The photoelectric current from $\mathrm{Na}$ (work function, $\mathrm{w}_{0}=2.3 \mathrm{eV}$ ) is stopped by the output voltage of the cell $\mathrm{Pt}(\mathrm{s}) \mid \mathrm{H}_{2}(\mathrm{~g}, 1$ bar $)|\mathrm{HCl}(\mathrm{aq} ., \mathrm{pH}=1)| \mathrm{AgCl}(\mathrm{s}) \mid \mathrm{Ag}(\mathrm{s})$.

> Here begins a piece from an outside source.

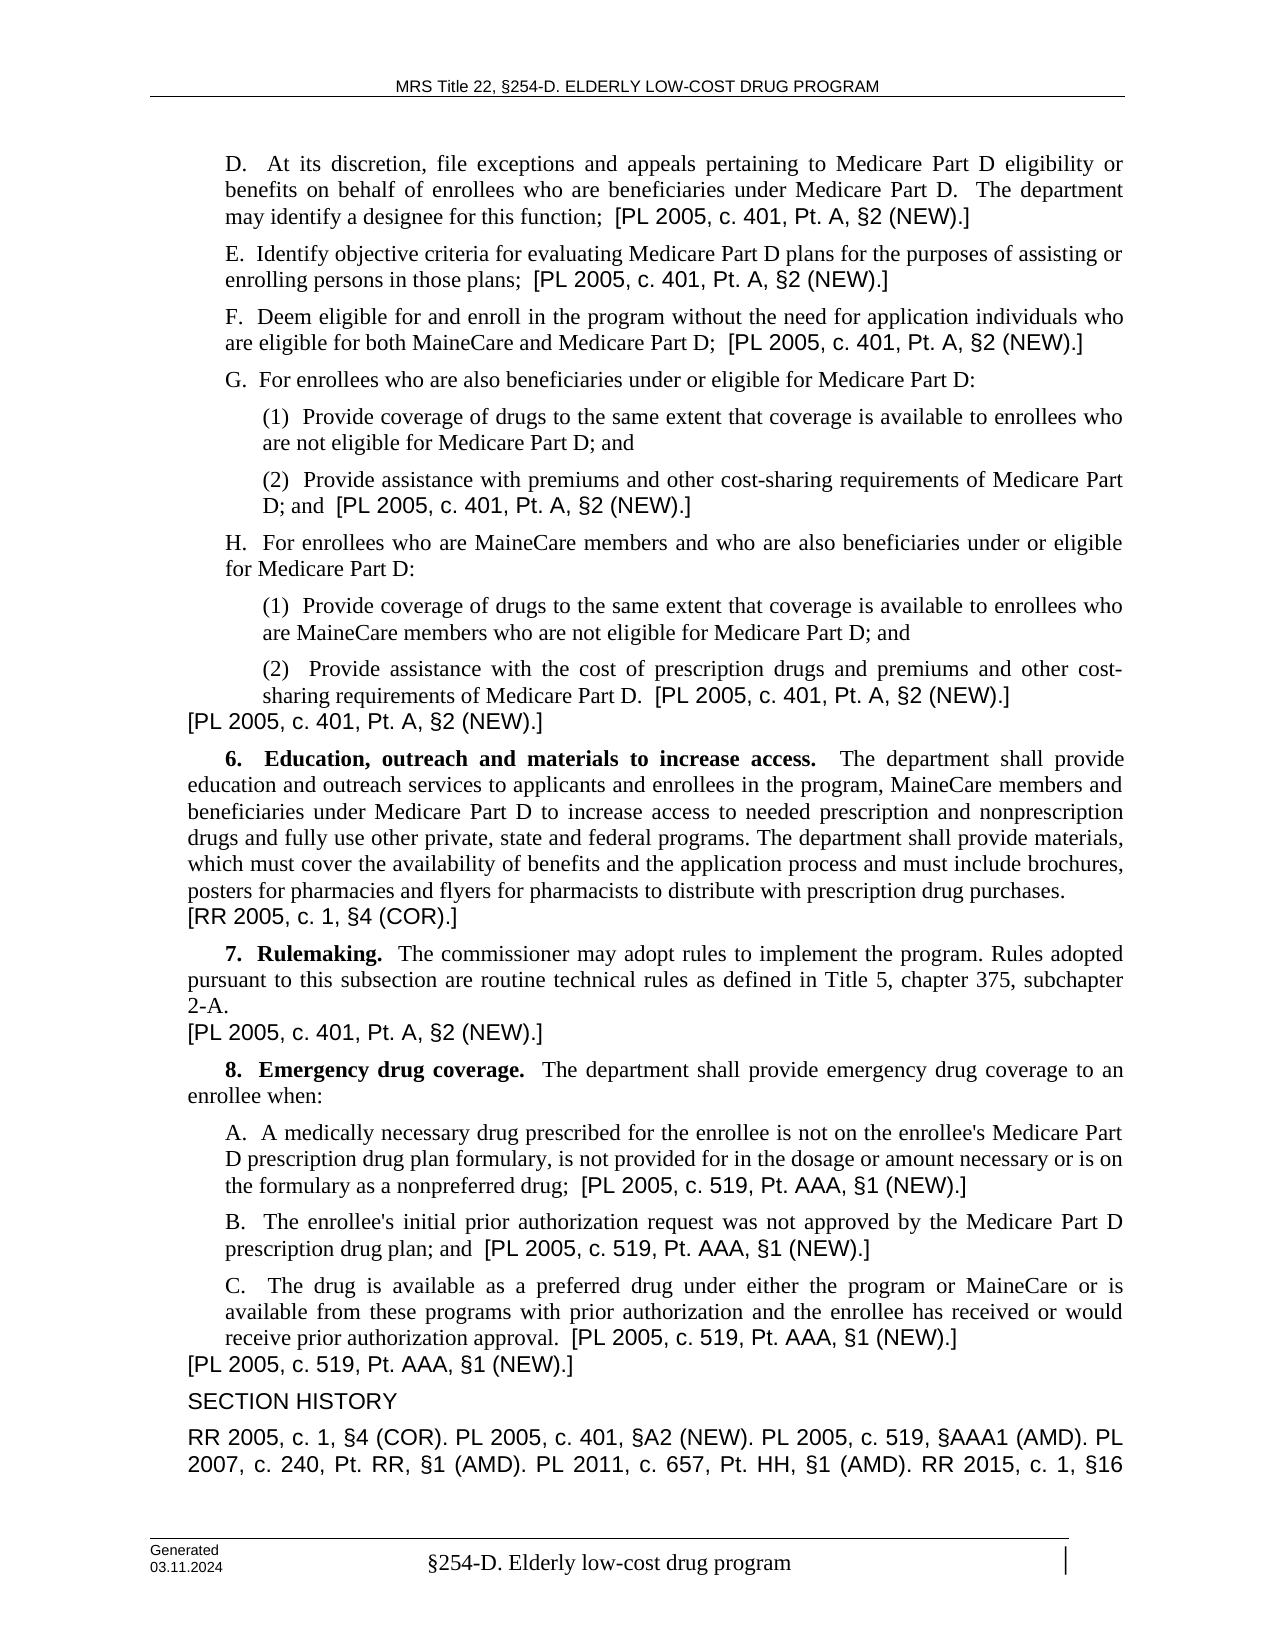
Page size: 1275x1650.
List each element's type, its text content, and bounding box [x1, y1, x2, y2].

text [RR 2005, c. 1, §4 (COR).] [187, 903, 1125, 929]
text 6. Education, outreach and materials to increase access. The department shall provide education and outreach services to applicants and enrollees in the program, MaineCare members and beneficiaries under Medicare Part D to increase access to needed prescription and nonprescription drugs and fully use other private, state and federal programs. The department shall provide materials, which must cover the availability of benefits and the application process and must include brochures, posters for pharmacies and flyers for pharmacists to distribute with prescription drug purchases. [187, 745, 1125, 903]
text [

The $\mathrm{pH}$ of aq. $\mathrm{HCl}$ required to stop the photoelectric current from $\mathrm{K}\left(\mathrm{w}_{0}=2.25 \mathrm{eV}\right)$, all other conditions remaining the same, is _____________. $\times 10^{-2}$ (to the nearest integer).

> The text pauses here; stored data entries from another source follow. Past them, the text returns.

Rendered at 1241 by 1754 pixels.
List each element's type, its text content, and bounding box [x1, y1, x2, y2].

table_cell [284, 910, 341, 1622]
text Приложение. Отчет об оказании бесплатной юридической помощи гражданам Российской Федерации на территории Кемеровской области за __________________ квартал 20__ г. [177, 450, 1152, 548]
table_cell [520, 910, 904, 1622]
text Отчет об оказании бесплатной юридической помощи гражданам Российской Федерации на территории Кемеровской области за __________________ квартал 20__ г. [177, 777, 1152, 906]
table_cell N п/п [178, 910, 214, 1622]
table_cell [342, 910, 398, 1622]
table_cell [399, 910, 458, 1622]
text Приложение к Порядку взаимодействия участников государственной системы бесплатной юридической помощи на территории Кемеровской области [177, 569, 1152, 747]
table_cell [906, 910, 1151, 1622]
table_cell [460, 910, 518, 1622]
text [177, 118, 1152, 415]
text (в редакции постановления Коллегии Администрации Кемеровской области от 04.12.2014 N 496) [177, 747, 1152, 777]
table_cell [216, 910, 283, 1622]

Given, $2.303 \frac{\mathrm{RT}}{\mathrm{F}}=0.06 \mathrm{~V} ; \mathrm{E}_{\mathrm{AgCl}|\mathrm{Ag}| \mathrm{Cl}^{-}}^{0}=0.22 \mathrm{~V}$

Solution:

(142)

Sodium metal :

$\mathrm{E}=\mathrm{E}_{0}+(\mathrm{KE})_{\max } ; \mathrm{E}_{\text {cell }}^{0}=0.22 \mathrm{~V}$

Cell reaction

Cathode : $\mathrm{AgCl}(\mathrm{s})+\mathrm{e}^{-} \longrightarrow \mathrm{Ag}(\mathrm{s})+\mathrm{Cl}^{-}(\mathrm{aq})$

Anode $: \frac{1}{2} \mathrm{H}_{2}(\mathrm{~g}) \longrightarrow \mathrm{H}^{+}(\mathrm{aq})+\mathrm{e}^{-}$

Overall: $\mathrm{AgCl}(\mathrm{s})+\frac{1}{2} \mathrm{H}_{2}(\mathrm{~g}) \longrightarrow \mathrm{Ag}(\mathrm{s})+\mathrm{H}^{+}(\mathrm{aq})+\mathrm{Cl}^{-}(\mathrm{aq})$

$\mathrm{E}_{\text {cell }}=\mathrm{E}_{\text {cell }}^{0}-\frac{0.06}{1} \log \left[\mathrm{H}^{+}\right]\left[\mathrm{Cl}^{-}\right]$

$\mathrm{E}_{\text {cell }}=0.22-\frac{0.06}{1} \log \left[10^{-1}\right]\left[10^{-1}\right]$

$=0.22+0.12=0.34 \mathrm{~V}$

$(\mathrm{KE})_{\max }=\mathrm{E}_{\text {clll }}=0.34 \mathrm{eV}$

So, $\mathrm{E}=2.3+0.34=2.64 \mathrm{eV}=$ Energy of photon incident

For potassium metal :

$\mathrm{E}=\mathrm{E}_{0}+(\mathrm{KE})_{\max }$

$2.64=2.25+(\mathrm{KE})_{\max }$

$(\mathrm{KE})_{\max }=0.39=\mathrm{E}_{\text {cell }}$

Cell reaction

Cathode : $\mathrm{AgCl}(\mathrm{s})+\mathrm{e}^{-} \longrightarrow \mathrm{Ag}(\mathrm{s})+\mathrm{Cl}^{-}(\mathrm{aq})$

Anode $: \frac{1}{2} \mathrm{H}_{2}(\mathrm{~g}) \longrightarrow \mathrm{H}^{+}(\mathrm{aq})+\mathrm{e}^{-}$

Overall: $\mathrm{AgCl}(\mathrm{s})+\frac{1}{2} \mathrm{H}_{2}(\mathrm{~g}) \longrightarrow \mathrm{Ag}(\mathrm{s})+\mathrm{H}^{+}(\mathrm{aq})+\mathrm{Cl}^{-}(\mathrm{aq})$

$\mathrm{E}_{\text {cell }}=\mathrm{E}_{\text {cell }}^{0}-\frac{0.06}{1} \log \left[\mathrm{H}^{+}\right]\left[\mathrm{Cl}^{-}\right]$

$0.39=0.22-0.06 \log \left[\mathrm{H}^{+}\right]^{2}$

$0.39=0.22-0.12 \log \left[\mathrm{H}^{+}\right]$

$0.17=0.12 \times \mathrm{pH}$

$\mathrm{pH}=17 / 12=1.4166 \simeq 1.42=142 \times 10^{-2}$